::: Given records :::
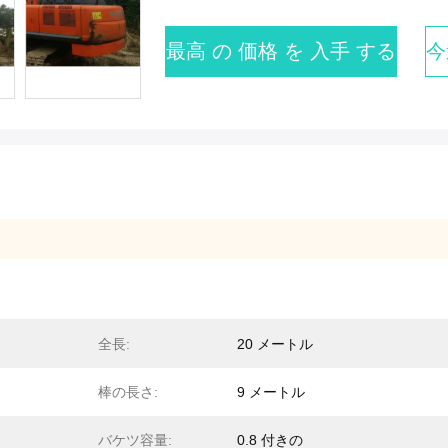
最高 の 価格 を 入手 する
今
全長:
20 メートル
棒の長さ:
9 メートル
バケツ容量:
0.8 付きの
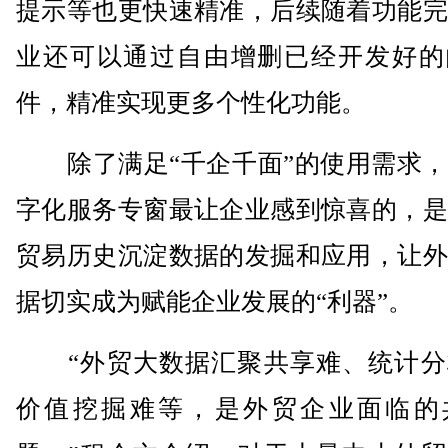
提示等也更快速精准，后续随着功能完
业还可以通过自由增删已经开发好的
件，精准实现更多个性化功能。
除了满足“千企千面”的使用需求，
字化服务专窗最让企业感到惊喜的，是
贸易历史沉淀数据的发掘和应用，让外
据切实成为赋能企业发展的“利器”。
“外贸大数据汇聚共享难、统计分
价值挖掘难等，是外贸企业面临的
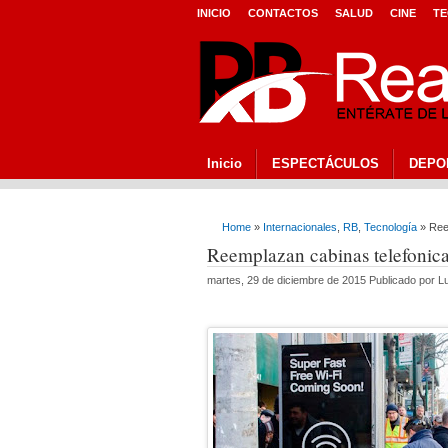
INICIO
CONTACTOS
SALUD
CINE
TE
Inicio
ESPECTÁCULOS
DEPO
Home
»
Internacionales
,
RB
,
Tecnología
» Reem
Reemplazan cabinas telefonica
martes, 29 de diciembre de 2015 Publicado por 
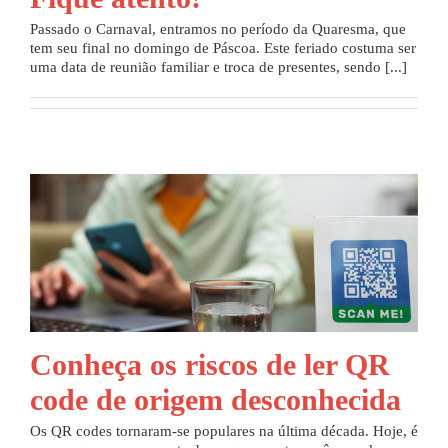
Passado o Carnaval, entramos no período da Quaresma, que
Parceria
tem seu final no domingo de Páscoa. Este feriado costuma ser
uma data de reunião familiar e troca de presentes, sendo [...]
Blog
Contato
Conheça os riscos de ler QR
code de origem desconhecida
Os QR codes tornaram-se populares na última década. Hoje, é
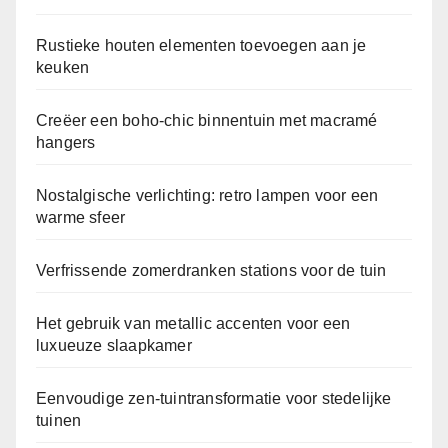
Rustieke houten elementen toevoegen aan je
keuken
Creëer een boho-chic binnentuin met macramé
hangers
Nostalgische verlichting: retro lampen voor een
warme sfeer
Verfrissende zomerdranken stations voor de tuin
Het gebruik van metallic accenten voor een
luxueuze slaapkamer
Eenvoudige zen-tuintransformatie voor stedelijke
tuinen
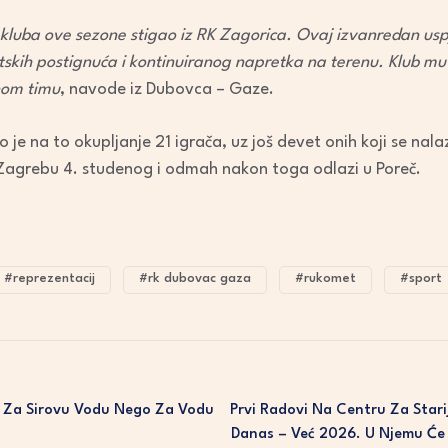
to
 kluba ove sezone stigao iz RK Zagorica.
Ovaj izvanredan usp
increase
tskih postignuća i kontinuiranog napretka na terenu. Klub mu
or
nom timu
, navode iz Dubovca – Gaze.
decrease
volume.
 je na to okupljanje 21 igrača, uz još devet onih koji se nalaz
 Zagrebu 4. studenog i odmah nakon toga odlazi u Poreč.
#reprezentacij
#rk dubovac gaza
#rukomet
#sport
K Za Sirovu Vodu Nego Za Vodu
Prvi Radovi Na Centru Za Stari
Danas – Već 2026. U Njemu Će B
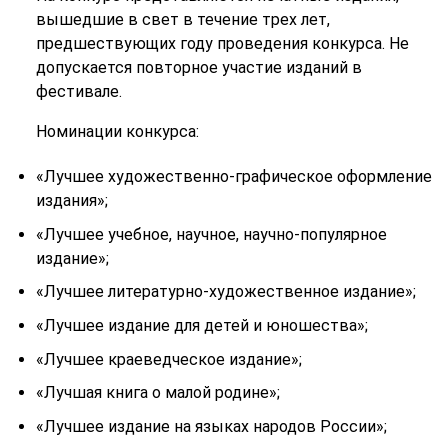
вышедшие в
свет в
течение трех лет,
предшествующих году проведения конкурса. Не
допускается повторное участие изданий в
фестивале
.
Номинации конкурса:
«Лучшее художественно-графическое оформление
издания»;
«Лучшее учебное, научное, научно-популярное
издание»;
«Лучшее литературно-художественное издание»;
«Лучшее издание для детей и юношества»;
«Лучшее краеведческое издание»;
«Лучшая книга о малой родине»;
«Лучшее издание на языках народов России»;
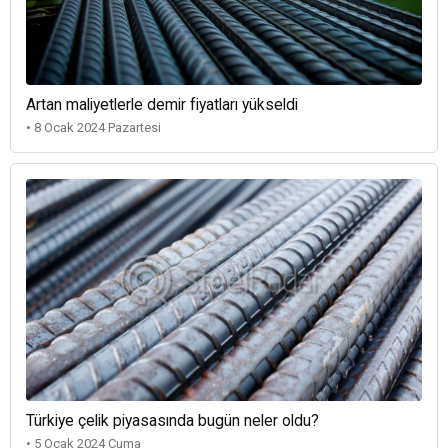
Artan maliyetlerle demir fiyatları yükseldi
• 8 Ocak 2024 Pazartesi
Türkiye çelik piyasasında bugün neler oldu?
• 5 Ocak 2024 Cuma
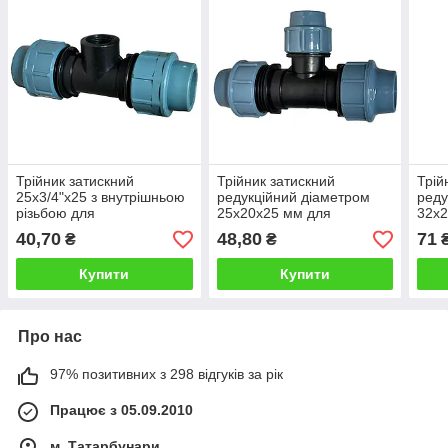
Трійник затискний
Трійник затискний
Трій
25х3/4"х25 з внутрішньою
редукційний діаметром
реду
різьбою для
25х20х25 мм для
32х2
поліетиленової труби
з'єднання поліетиленових
з'єд
40,70
48,80
71
₴
₴
труб
труб
Купити
Купити
Про нас
97% позитивних з 298 відгуків за рік
Працює з 05.09.2010
м. Татарбунари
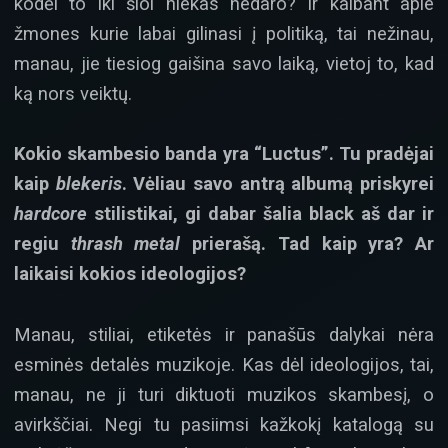
kodėl to iki šiol niekas nedaro? Ir kalbant apie
žmones kurie labai gilinasi į politiką, tai nežinau,
manau, jie tiesiog gaišina savo laiką, vietoj to, kad
ką nors veiktų.
Kokio skambesio banda yra “Luctus”. Tu pradėjai
kaip
blekeris
. Vėliau savo antrą albumą priskyrei
hardcore
stilistikai, gi dabar šalia black aš dar ir
regiu
thrash metal
prierašą. Tad kaip yra? Ar
laikaisi kokios ideologijos?
Manau, stiliai, etiketės ir panašūs dalykai nėra
esminės detalės muzikoje. Kas dėl ideologijos, tai,
manau, ne ji turi diktuoti muzikos skambesį, o
avirkščiai. Negi tu pasiimsi kažkokį katalogą su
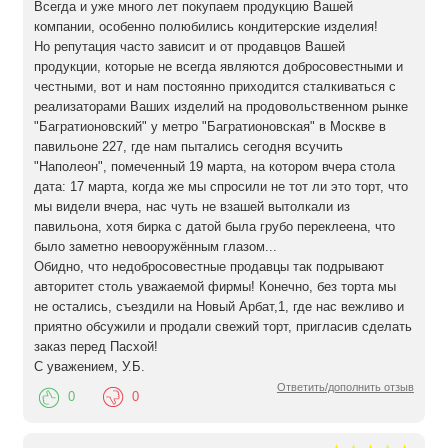
Всегда и уже много лет покупаем продукцию Вашей
компании, особенно полюбились кондитерские изделия!
Но репутация часто зависит и от продавцов Вашей
продукции, которые не всегда являются добросовестными и
честными, вот и нам постоянно приходится сталкиваться с
реализаторами Ваших изделий на продовольственном рынке
"Багратионовский" у метро "Багратионовская" в Москве в
павильоне 227, где нам пытались сегодня всучить
"Наполеон", помеченный 19 марта, на котором вчера стола
дата: 17 марта, когда же мы спросили не тот ли это торт, что
мы видели вчера, нас чуть не взашей вытолкали из
павильона, хотя бирка с датой была грубо переклеена, что
было заметно невооружённым глазом...
Обидно, что недобросовестные продавцы так подрывают
авторитет столь уважаемой фирмы! Конечно, без торта мы
не остались, съездили на Новый Арбат,1, где нас вежливо и
приятно обсужили и продали свежий торт, пригласив сделать
заказ перед Пасхой!
С уважением, У.Б.
Ответить/дополнить отзыв
0
0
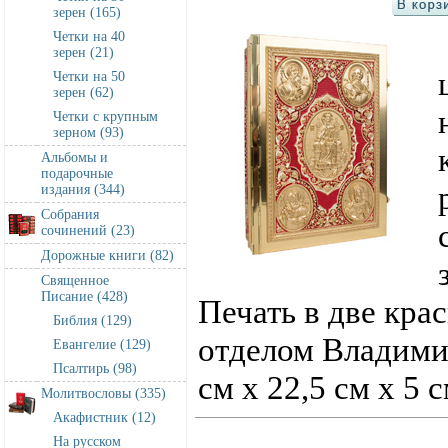
зерен (165)
Четки на 40
зерен (21)
Четки на 50
зерен (62)
Четки с крупным
зерном (93)
Альбомы и
подарочные
издания (344)
Собрания
сочинений (23)
Дорожные книги (82)
Священное
Писание (428)
Печать в две кра
Библия (129)
отделом Владими
Евангелие (129)
Псалтирь (98)
см х 22,5 см х 5 
Молитвословы (335)
Акафистник (12)
На русском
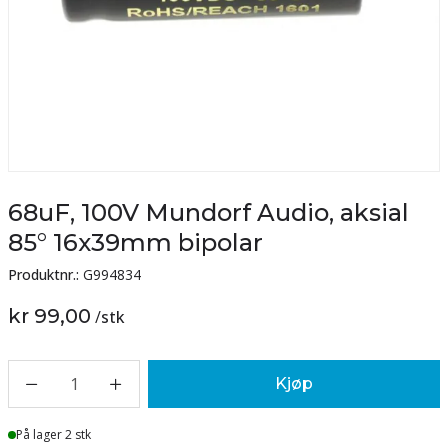
68uF, 100V Mundorf Audio, aksial
85° 16x39mm bipolar
Produktnr.:
G994834
kr 99,00
/
stk
1
Kjøp
Lager
På lager 2 stk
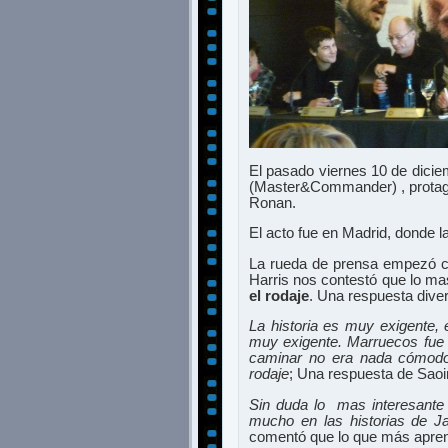
El pasado viernes 10 de dicie
(Master&Commander) , protagon
Ronan.
El acto fue en Madrid, donde la
La rueda de prensa empezó con
Harris nos contestó que lo m
el rodaje
. Una respuesta dive
La historia es muy exigente,
muy exigente. Marruecos fue un
caminar no era nada cómodo. 
rodaje
; Una respuesta de Sao
Sin duda lo mas interesante 
mucho en las historias de Ja
comentó que lo que más aprend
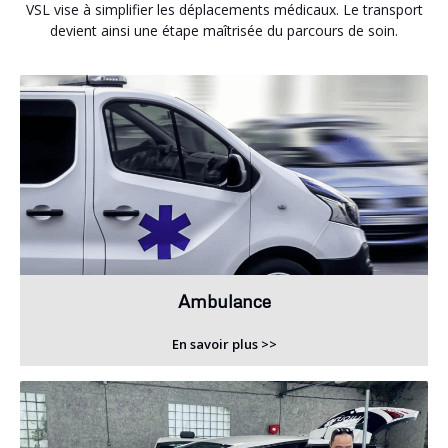
VSL vise à simplifier les déplacements médicaux. Le transport
devient ainsi une étape maîtrisée du parcours de soin.
Ambulance
En savoir plus >>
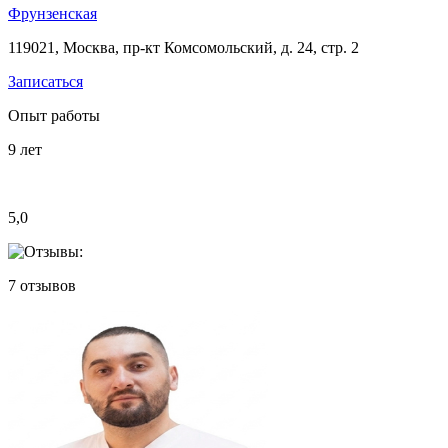
Фрунзенская
119021, Москва, пр-кт Комсомольский, д. 24, стр. 2
Записаться
Опыт работы
9
лет
5,0
7
отзывов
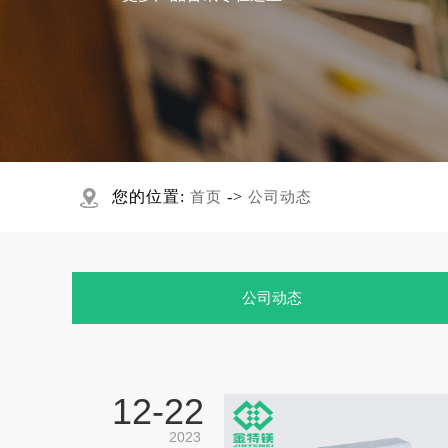
您的位置:
->
首页
公司动态
公司动态
12-
22
2023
:::
Rewrite all of the data above with "Quaresma" swapped for "Semana Santa", changing nothing else. Leave the pictures out.

**Response:**
最高 の 価格 を 入手 する
今
全長:
20 メートル
棒の長さ:
9 メートル
バケツ容量:
0.8 付きの
提示等也更快速精准，后续随着功能完
业还可以通过自由增删已经开发好的
件，精准实现更多个性化功能。
除了满足“千企千面”的使用需求，
字化服务专窗最让企业感到惊喜的，是
贸易历史沉淀数据的发掘和应用，让外
据切实成为赋能企业发展的“利器”。
“外贸大数据汇聚共享难、统计分
价值挖掘难等，是外贸企业面临的
INICIO
CONTACTOS
SALUD
CINE
TE
Inicio
ESPECTÁCULOS
DEPO
Home
»
Internacionales
,
RB
,
Tecnología
» Reem
Reemplazan cabinas telefonica
martes, 29 de diciembre de 2015 Publicado por 
Passado o Carnaval, entramos no período da Semana Santa, que
Parceria
tem seu final no domingo de Páscoa. Este feriado costuma ser
uma data de reunião familiar e troca de presentes, sendo [...]
Blog
Contato
Conheça os riscos de ler QR
code de origem desconhecida
Os QR codes tornaram-se populares na última década. Hoje, é
Rustieke houten elementen toevoegen aan je
keuken
Creëer een boho-chic binnentuin met macramé
hangers
Nostalgische verlichting: retro lampen voor een
warme sfeer
Verfrissende zomerdranken stations voor de tuin
Het gebruik van metallic accenten voor een
luxueuze slaapkamer
Eenvoudige zen-tuintransformatie voor stedelijke
tuinen
to
 kluba ove sezone stigao iz RK Zagorica.
Ovaj izvanredan usp
increase
tskih postignuća i kontinuiranog napretka na terenu. Klub mu
or
nom timu
, navode iz Dubovca – Gaze.
decrease
volume.
 je na to okupljanje 21 igrača, uz još devet onih koji se nalaz
 Zagrebu 4. studenog i odmah nakon toga odlazi u Poreč.
#reprezentacij
#rk dubovac gaza
#rukomet
#sport
K Za Sirovu Vodu Nego Za Vodu
Prvi Radovi Na Centru Za Stari
Danas – Već 2026. U Njemu Će B
вышедшие в
свет в
течение трех лет,
предшествующих году проведения конкурса. Не
допускается повторное участие изданий в
фестивале
.
Номинации конкурса:
«Лучшее художественно-графическое оформление
издания»;
«Лучшее учебное, научное, научно-популярное
издание»;
«Лучшее литературно-художественное издание»;
«Лучшее издание для детей и юношества»;
«Лучшее краеведческое издание»;
«Лучшая книга о малой родине»;
«Лучшее издание на языках народов России»;
Artan maliyetlerle demir fiyatları yükseldi
• 8 Ocak 2024 Pazartesi
Türkiye çelik piyasasında bugün neler oldu?
• 5 Ocak 2024 Cuma
Трійник затискний
Трійник затискний
Трій
25х3/4"х25 з внутрішньою
редукційний діаметром
реду
різьбою для
25х20х25 мм для
32х2
поліетиленової труби
з'єднання поліетиленових
з'єд
40,70
48,80
71
₴
₴
труб
труб
Купити
Купити
Про нас
97% позитивних з 298 відгуків за рік
Працює з 05.09.2010
м. Татарбунари
kodėl to iki šiol niekas nedaro? Ir kalbant apie
žmones kurie labai gilinasi į politiką, tai nežinau,
manau, jie tiesiog gaišina savo laiką, vietoj to, kad
ką nors veiktų.
Kokio skambesio banda yra “Luctus”. Tu pradėjai
kaip
blekeris
. Vėliau savo antrą albumą priskyrei
hardcore
stilistikai, gi dabar šalia black aš dar ir
regiu
thrash metal
prierašą. Tad kaip yra? Ar
laikaisi kokios ideologijos?
Manau, stiliai, etiketės ir panašūs dalykai nėra
esminės detalės muzikoje. Kas dėl ideologijos, tai,
manau, ne ji turi diktuoti muzikos skambesį, o
avirkščiai. Negi tu pasiimsi kažkokį katalogą su
Всегда и уже много лет покупаем продукцию Вашей
компании, особенно полюбились кондитерские изделия!
Но репутация часто зависит и от продавцов Вашей
продукции, которые не всегда являются добросовестными и
честными, вот и нам постоянно приходится сталкиваться с
реализаторами Ваших изделий на продовольственном рынке
"Багратионовский" у метро "Багратионовская" в Москве в
павильоне 227, где нам пытались сегодня всучить
"Наполеон", помеченный 19 марта, на котором вчера стола
дата: 17 марта, когда же мы спросили не тот ли это торт, что
мы видели вчера, нас чуть не взашей вытолкали из
павильона, хотя бирка с датой была грубо переклеена, что
было заметно невооружённым глазом...
Обидно, что недобросовестные продавцы так подрывают
авторитет столь уважаемой фирмы! Конечно, без торта мы
не остались, съездили на Новый Арбат,1, где нас вежливо и
приятно обсужили и продали свежий торт, пригласив сделать
заказ перед Пасхой!
С уважением, У.Б.
Ответить/дополнить отзыв
0
0
зерен (165)
Четки на 40
зерен (21)
Четки на 50
зерен (62)
Четки с крупным
зерном (93)
Альбомы и
подарочные
издания (344)
Собрания
сочинений (23)
Дорожные книги (82)
Священное
Писание (428)
Печать в две кра
Библия (129)
отделом Владими
Евангелие (129)
Псалтирь (98)
см х 22,5 см х 5 
Молитвословы (335)
Акафистник (12)
На русском
68uF, 100V Mundorf Audio, aksial
85° 16x39mm bipolar
Produktnr.:
G994834
kr 99,00
/
stk
1
Kjøp
Lager
På lager 2 stk
El pasado viernes 10 de dicie
(Master&Commander) , protagon
Ronan.
El acto fue en Madrid, donde la
La rueda de prensa empezó con
Harris nos contestó que lo m
el rodaje
. Una respuesta dive
La historia es muy exigente,
muy exigente. Marruecos fue un
caminar no era nada cómodo. 
rodaje
; Una respuesta de Sao
Sin duda lo mas interesante 
mucho en las historias de Ja
comentó que lo que más aprend
VSL vise à simplifier les déplacements médicaux. Le transport
devient ainsi une étape maîtrisée du parcours de soin.
Ambulance
En savoir plus >>
Фрунзенская
119021, Москва, пр-кт Комсомольский, д. 24, стр. 2
Записаться
Опыт работы
9
лет
5,0
7
отзывов
您的位置:
->
首页
公司动态
公司动态
12-
22
2023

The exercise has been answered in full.